What responsibilities fall upon a business in relation to VAT?

According to the FTA, all businesses in the UAE will need to record their financial transactions and ensure that their financial records are accurate and up to date.

In general terms, it is expected that a vat registered business will:

  •     Charge VAT on the goods and/or services they supply;
  •     Claim back VAT they have paid on goods or services they have received in relation to the business;
  •      Keep accurate business records which will allow the authorities or their representatives to check the VAT transactions (payments and reclaims)

All VAT-registered business are required to report on the amount of VAT charged and paid in line with the VAT reporting periods assigned to them. Any difference in the amount of VAT collected and paid will be rectified by either the business making up the shortfall or by a refund if the business has paid too much.

What does a construction business need to do to prepare for VAT?
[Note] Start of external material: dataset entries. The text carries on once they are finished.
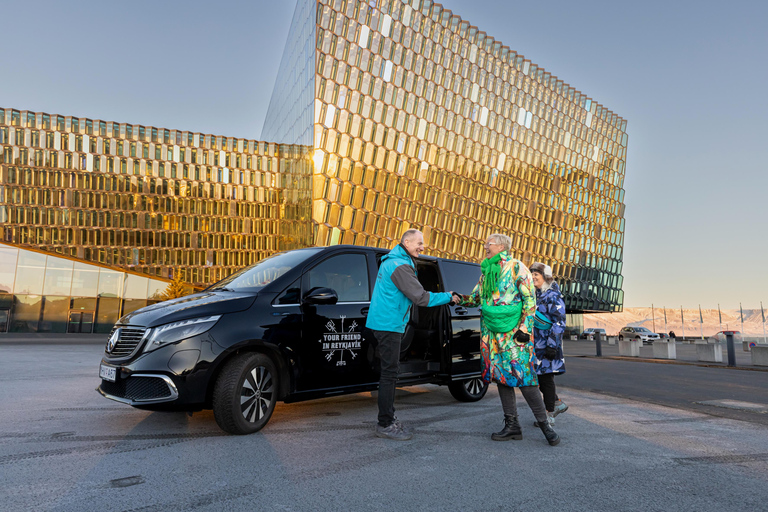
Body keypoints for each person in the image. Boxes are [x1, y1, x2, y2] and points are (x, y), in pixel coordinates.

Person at [455, 234, 559, 446]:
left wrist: (524, 328)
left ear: (501, 246)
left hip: (514, 335)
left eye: (488, 244)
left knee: (525, 379)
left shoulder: (517, 267)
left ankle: (545, 425)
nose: (485, 247)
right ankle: (512, 425)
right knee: (501, 377)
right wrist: (458, 298)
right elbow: (477, 298)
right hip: (492, 334)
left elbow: (530, 300)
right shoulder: (486, 272)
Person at [366, 229, 459, 440]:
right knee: (390, 374)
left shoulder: (393, 261)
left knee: (388, 372)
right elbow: (421, 298)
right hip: (389, 325)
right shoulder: (400, 265)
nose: (422, 247)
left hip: (385, 323)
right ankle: (385, 424)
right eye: (419, 243)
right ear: (406, 242)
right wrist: (449, 296)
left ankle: (388, 418)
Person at [529, 262, 568, 428]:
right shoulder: (536, 294)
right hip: (535, 343)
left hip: (547, 344)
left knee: (546, 377)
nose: (533, 277)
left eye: (536, 274)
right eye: (531, 274)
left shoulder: (552, 295)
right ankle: (557, 402)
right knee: (538, 377)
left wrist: (552, 345)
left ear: (545, 276)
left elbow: (559, 321)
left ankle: (549, 415)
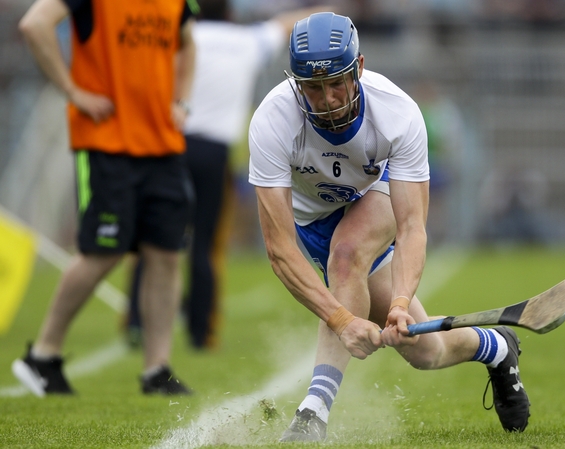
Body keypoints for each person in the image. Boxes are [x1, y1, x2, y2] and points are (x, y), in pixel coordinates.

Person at [249, 12, 533, 442]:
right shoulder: (272, 121)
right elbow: (279, 250)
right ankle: (495, 347)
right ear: (296, 84)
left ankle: (312, 413)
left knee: (346, 256)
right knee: (426, 352)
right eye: (312, 87)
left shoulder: (397, 113)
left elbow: (412, 225)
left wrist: (400, 299)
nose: (325, 99)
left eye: (336, 84)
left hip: (372, 195)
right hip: (312, 224)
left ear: (358, 69)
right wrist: (344, 320)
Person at [124, 0, 334, 351]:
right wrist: (328, 9)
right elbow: (283, 25)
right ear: (230, 12)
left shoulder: (180, 33)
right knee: (206, 244)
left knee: (155, 239)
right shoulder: (245, 41)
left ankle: (136, 322)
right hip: (214, 155)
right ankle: (200, 330)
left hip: (170, 143)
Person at [11, 0, 197, 396]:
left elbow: (187, 43)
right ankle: (43, 356)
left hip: (163, 145)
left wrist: (181, 101)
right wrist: (72, 91)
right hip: (107, 145)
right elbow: (34, 24)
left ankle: (157, 370)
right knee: (103, 251)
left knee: (165, 253)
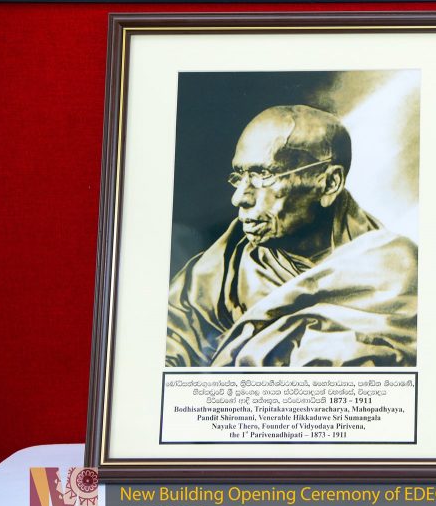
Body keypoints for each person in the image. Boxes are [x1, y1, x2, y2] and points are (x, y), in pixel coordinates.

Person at [165, 105, 418, 367]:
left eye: (263, 175)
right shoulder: (217, 273)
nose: (239, 198)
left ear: (329, 183)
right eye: (239, 177)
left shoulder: (395, 274)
With the introduction of new VAT requirements, businesses will already have adapted so should have used the opportunity to align their core operations, their financial management and book-keeping, their technology, and all elements from tender and estimation through to handover.  It is essential that businesses try to understand the implications of VAT make every effort to align their business model to government reporting and compliance requirements. Understanding how VAT is collected from you even before you have collected it from your clients can be a critical difference in maintaining cash-flow.

The final responsibility and accountability to comply with this new tax law falls upon your business (regardless of whether the law itself has been tried, tested and correctly implemented).

When are registered businesses required to file VAT returns?

Taxpayers must file VAT returns with the FTA on a regular basis (quarterly or for a shorter period, should the FTA decide so) within 28 days from the end of the tax period in accordance with the procedures specified in the VAT legislation. The Tax returns shall be filed online using FTA eServices.

What kind of records are businesses required to maintain, and for how long?

Businesses are required to keep records which will enable the Federal Tax Authority to identify the details of the business activities and review transactions. The specifics regarding the documents which are required and the time period for keeping them will be clarified in the relevant legislation at a later date (but you will be fined if you fail to meet these criteria).

How long must a business retain VAT invoices?

VAT invoices issued and received must be retained for a minimum of 5 years.

Possible fines and penalties?

Penalties can be imposed for not adhering to the VAT laws and regulations.  Examples of actions and omissions that may give raise to penalties include:
  •     Failure to register for VAT when required to do so;
  •     Failure to submit a tax return or make a payment within the required period;
  •     Failure to keep the records;
  •     Tax evasion (broadly speaking, this would involve a deliberate act or omission with the intention of not paying the required VAT)
Is VAT payable on import goods?

Yes, VAT is payable on goods and services purchased from abroad. Depending on whether the receiver is VAT registered, the goods may be held (not released) until the required VAT is paid or may fall under reverse charge mechanisms for off-setting (this highlights the need to have a competent and effective accounting system in place).

Summary

This article is intended to give some guidance but cannot include all avenues.  It does highlight that the introduction of VAT is not necessarily as straight forward as ‘adding a bit extra on for tax’ and that businesses of all sizes are going to need to make adjustments.  In the construction industry, margins are so precise, and critical to a projects profitability that errors in accounting for the VAT required and or fines for errors in reporting, will be calamitous.

Ensure that your software is set up to handle VAT and the multiple stages of payment and reporting that are now mandatory for you to follow.